I want to calculate the probability that when the parties receive the electrons, they will still be entangled as strongly as they were before. Using non-relativistic quantum mechanics, it seems that there is no reason why the electrons should loose the entanglement, since there was vacuum in the tube and therefore there is no decoherence. But I'd like to perform the calculation using the more fundamental theory of quantum electrodynamics (QED).
Typically, in QED we calculate scattering amplitudes, where the number and types of particles may change during the process. The starting point for such calculations is the LSZ reduction formula, where "in" and "out" states are taken, and we calculate their overlap using Feynman diagrams. It seems to me that my problem should also be calculatable in QED, since it seems extremely simple - just two electrons that move along a straight line, without other interacting particles in their way. However, I'm not sure whether the LSZ formula can be applied to this case, for a few reasons: (1) I'm not sure whether it can applied for entangled states. (2) I'm not sure whether the limit of $t\rightarrow -\infty$ can be applied here. (3) The momentum of each electron does not change in the process (i.e. there is only forward scattering). (4) The states in LSZ are not localized (as momentum eigenstates).
My questions are:


*

*Are the tools used for scattering calculations in QED applicable for this calculation?

*How would one use QED to perform this calculation (I'm not interested in any explicit calculation, just in the general idea). Are Feynman diagrams involved?

*Should we expect to get a trivial result, that entanglement is conserved in the process? Or are there any effects in QED, such as the self energy of the electron, or any other interaction with the electromagnetic field vacuum that may cause decoherence? 

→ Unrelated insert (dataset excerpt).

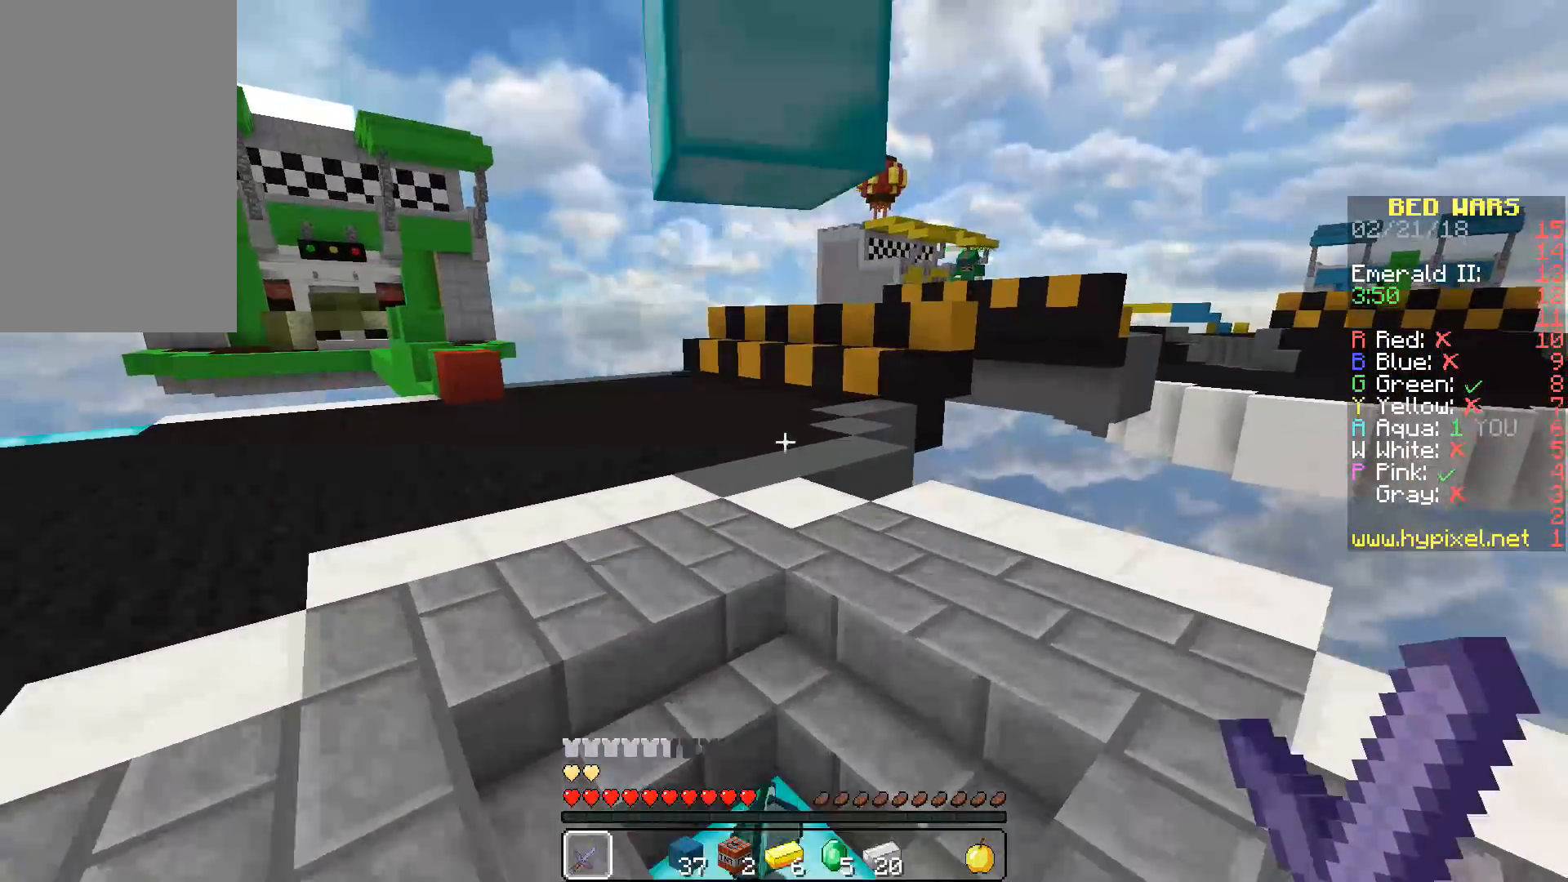
{"keys": ["a", "w"], "mouse": [], "events": [[300, "a", "down"]]}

 A: In principle, yes you can use QED, but that is going overboard. One can specify the input state as an entangled state (for instance a Bell state) and overlap that with specific output states that would reveal its entanglement (such as the states in a state tomography measurement). In between, you'd just have the two fermion propagators without any interaction. The Feynman diagram for that is just two parallel lines. So it is indeed a severely trivial case from the perspective of QED. You would need to repeat the calculation for the different terms in the input state, resulting from the entanglement, and for the different output states, performing the tomography measurements. But that should not be too onerous, provided you don't go to higher dimensions. We're not expecting any surprices, even if you replace the femion propagators with dressed propagators to take self-energy diagrams into account.
So, to summarize (addressing your three questions)
1.) Yes you can use the tools of QED, but I would call that overkill rather than appropriate.
2.) Specify the input and output states appropriately. The Feynman diagram is just two lines. Repeat calculation for all terms in input state and all output states.
3.) We expecting the same answer one would get from direct quantum mechanics calculations.
QED is really meant for cases where there are interactions.